The workshop was informative and I gained a greater appreciation for the wonderful capsicums I’m always woo-ing over in the markets in Mexico. This one experience alone made my trip to Mexico City worthwhile, but lucky me, this was just the first stop of many on our tour of the market.
After the workshop, we wandered towards the main part of Mercado de Jamaica, but made few quick detours before we entered.
We made our way into the market where we wandered in and around the colourful stalls, made more vibrant and alive with Anais’ wonderful stories. Her enthusiasm is infectious and you can’t help but love everything in front of you.
We wandered through the flower market, which as Anais explained, leading up to Day of the Dead overflows in floral abundance, but even on a Tuesday in January, there was enough there to have me swooning over the colours and fragrances of the flowers on display .
We slowed in front of the corn vendor carefully grilling cobs over the coals. Corn is my favorite food, but after a very bad (stomach) incident many years ago, I have mostly stayed away from Mexican street corn. But my trust in Anais out-weighed my feelings of fear of latter stomach consequences.
Anais chose 3 samples from the vats of bubbling corn mixed with various with in front of us to try.

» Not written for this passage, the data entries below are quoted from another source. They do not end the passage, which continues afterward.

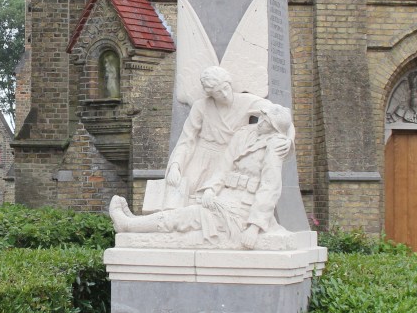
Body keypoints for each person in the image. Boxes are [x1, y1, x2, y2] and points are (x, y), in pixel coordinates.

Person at [111, 103, 294, 249]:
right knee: (187, 217)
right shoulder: (244, 134)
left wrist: (254, 227)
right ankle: (133, 224)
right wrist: (210, 189)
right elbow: (224, 167)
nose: (260, 123)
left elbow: (270, 187)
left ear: (275, 129)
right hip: (225, 197)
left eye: (267, 122)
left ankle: (130, 226)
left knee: (188, 217)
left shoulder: (275, 145)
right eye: (261, 117)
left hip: (243, 209)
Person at [165, 66, 288, 207]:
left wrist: (287, 139)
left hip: (229, 157)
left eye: (226, 87)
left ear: (230, 83)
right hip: (202, 156)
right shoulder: (201, 106)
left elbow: (280, 115)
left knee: (219, 198)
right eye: (218, 92)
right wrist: (175, 166)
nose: (224, 94)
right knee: (186, 188)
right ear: (210, 94)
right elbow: (187, 139)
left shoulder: (246, 101)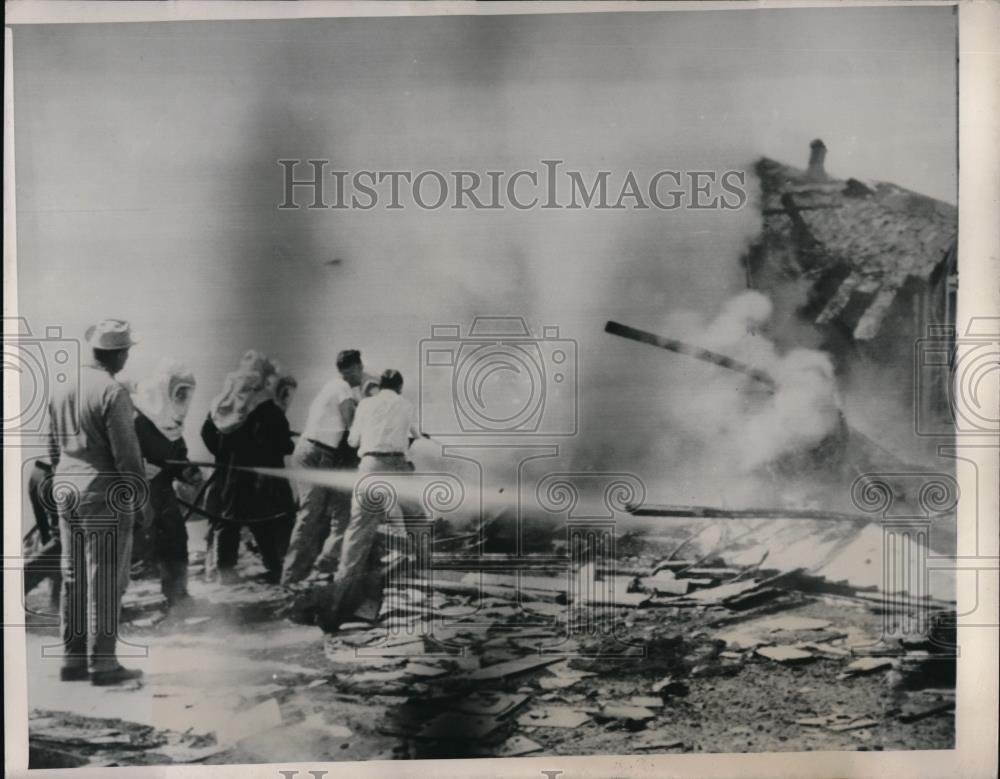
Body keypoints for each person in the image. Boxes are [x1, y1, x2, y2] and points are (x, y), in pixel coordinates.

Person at [47, 319, 146, 685]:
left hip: (66, 487)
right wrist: (139, 502)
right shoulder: (112, 391)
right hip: (102, 493)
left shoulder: (64, 386)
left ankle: (72, 660)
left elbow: (53, 447)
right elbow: (128, 458)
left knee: (72, 575)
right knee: (104, 578)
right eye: (127, 352)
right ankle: (102, 664)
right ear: (118, 354)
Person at [318, 369, 422, 631]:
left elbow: (353, 441)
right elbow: (415, 435)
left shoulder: (365, 404)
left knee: (356, 538)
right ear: (399, 387)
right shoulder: (406, 404)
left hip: (369, 466)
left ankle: (334, 613)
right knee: (418, 521)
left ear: (380, 385)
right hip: (397, 466)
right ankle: (420, 572)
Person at [201, 353, 295, 583]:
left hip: (228, 473)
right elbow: (281, 444)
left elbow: (206, 434)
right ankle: (274, 568)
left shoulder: (221, 404)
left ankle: (225, 571)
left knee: (228, 521)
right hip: (258, 478)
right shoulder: (266, 407)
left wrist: (223, 454)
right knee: (264, 522)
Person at [281, 349, 367, 586]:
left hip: (319, 453)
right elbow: (352, 425)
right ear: (353, 368)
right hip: (316, 454)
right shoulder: (342, 388)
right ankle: (291, 577)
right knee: (311, 515)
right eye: (360, 368)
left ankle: (319, 568)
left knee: (336, 512)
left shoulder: (335, 387)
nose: (362, 373)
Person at [132, 359, 201, 609]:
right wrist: (137, 468)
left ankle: (177, 595)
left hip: (162, 492)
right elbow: (117, 449)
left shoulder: (172, 421)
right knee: (133, 546)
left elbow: (177, 457)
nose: (183, 398)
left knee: (175, 538)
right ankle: (111, 602)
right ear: (165, 389)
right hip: (135, 494)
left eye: (186, 393)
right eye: (179, 392)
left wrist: (188, 472)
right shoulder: (137, 417)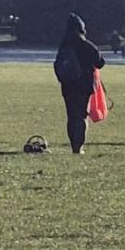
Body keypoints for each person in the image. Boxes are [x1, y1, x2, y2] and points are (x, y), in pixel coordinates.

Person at [52, 13, 106, 155]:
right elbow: (100, 62)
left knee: (71, 115)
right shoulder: (85, 45)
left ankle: (73, 144)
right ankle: (78, 147)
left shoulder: (64, 45)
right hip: (84, 85)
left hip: (68, 85)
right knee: (81, 115)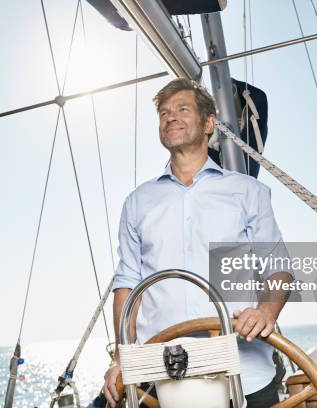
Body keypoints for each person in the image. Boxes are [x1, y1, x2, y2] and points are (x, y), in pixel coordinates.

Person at [103, 78, 293, 408]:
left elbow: (278, 270)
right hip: (161, 379)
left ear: (208, 124)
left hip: (245, 376)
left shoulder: (249, 192)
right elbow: (127, 285)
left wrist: (266, 311)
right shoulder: (137, 202)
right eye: (163, 113)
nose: (170, 117)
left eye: (182, 109)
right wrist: (122, 355)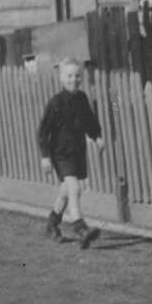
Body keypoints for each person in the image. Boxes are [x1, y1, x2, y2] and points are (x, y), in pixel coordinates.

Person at [37, 58, 106, 249]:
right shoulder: (56, 103)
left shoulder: (82, 99)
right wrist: (45, 156)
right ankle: (80, 228)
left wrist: (97, 137)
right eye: (69, 76)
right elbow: (43, 132)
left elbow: (90, 121)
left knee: (66, 192)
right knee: (75, 188)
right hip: (60, 153)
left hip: (77, 151)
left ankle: (52, 224)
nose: (73, 80)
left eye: (77, 76)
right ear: (61, 78)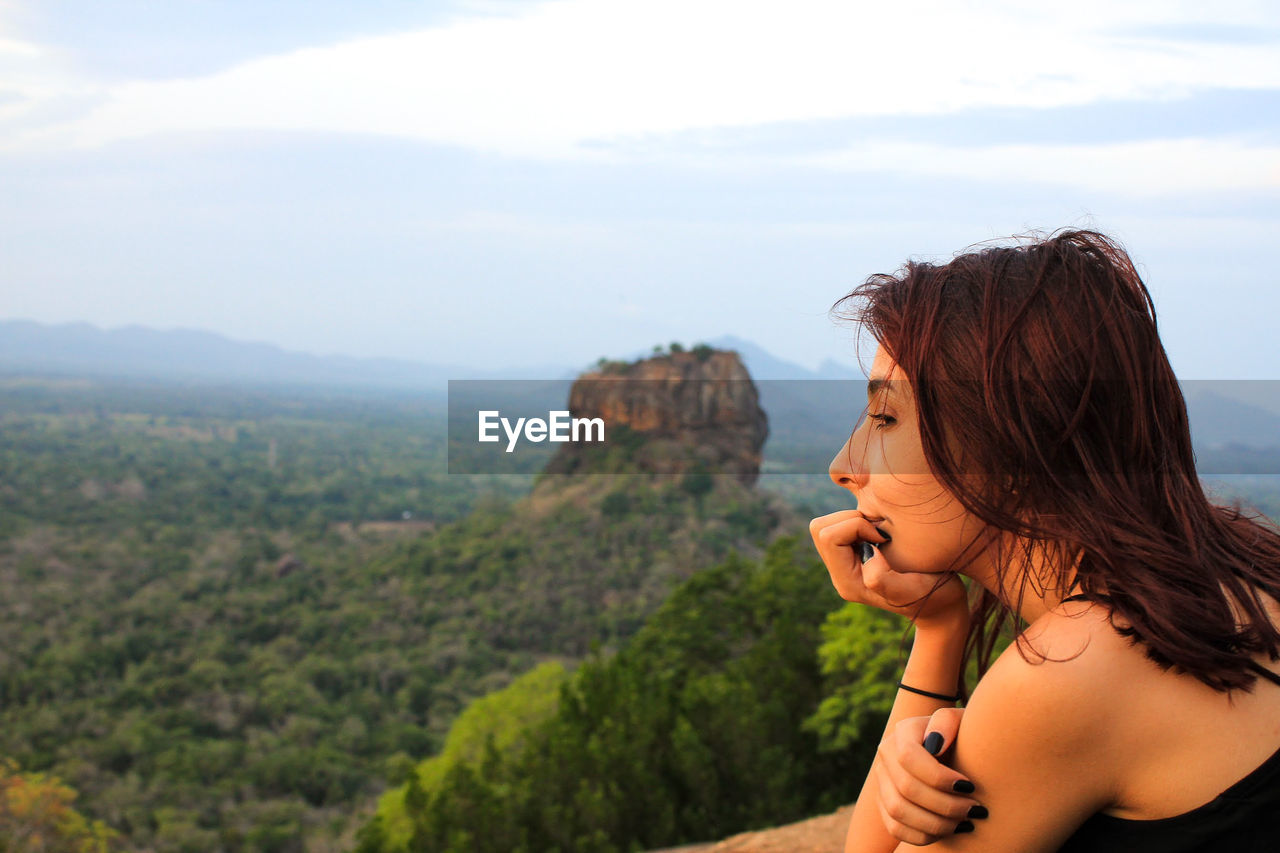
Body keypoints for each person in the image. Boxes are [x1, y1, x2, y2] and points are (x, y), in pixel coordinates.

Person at [808, 229, 1280, 851]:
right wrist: (939, 626)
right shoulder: (1244, 560)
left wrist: (975, 703)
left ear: (1012, 444)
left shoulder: (1072, 669)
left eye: (885, 419)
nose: (845, 465)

I was hitting full satiation from all the food sampling, but Anais mentioned there were just a few more things we had to try.
Feeling completely full from our market adventures, we hopped back in a car and made our way back to Roma for one last stop before the tour ended. While I’ve been to different locations of Churreía El Moro on previous trips, I’ve never enjoyed it as much as I did on this visit. There’s something about sharing a table full of sweets with a group of enthusiastic indulgers that made each bite of warm crispy sweet churros taste more delicious than I had remembered from past visits.
Sitting happily munching on my sweet churro, I was so thankful for the day that Anais had included me on. Sure, I would have thought it perfectly wonderful, wandering around the city solo for the day, but this adventure was a much more delightful way to spend the day. Anais is passionate about her city, happy to show it off in all its glory and generous in sharing her knowledge and “secret” finds. I don’t want to wear out my welcome, but I am eagerly anticipating spending more time with her again in the near future.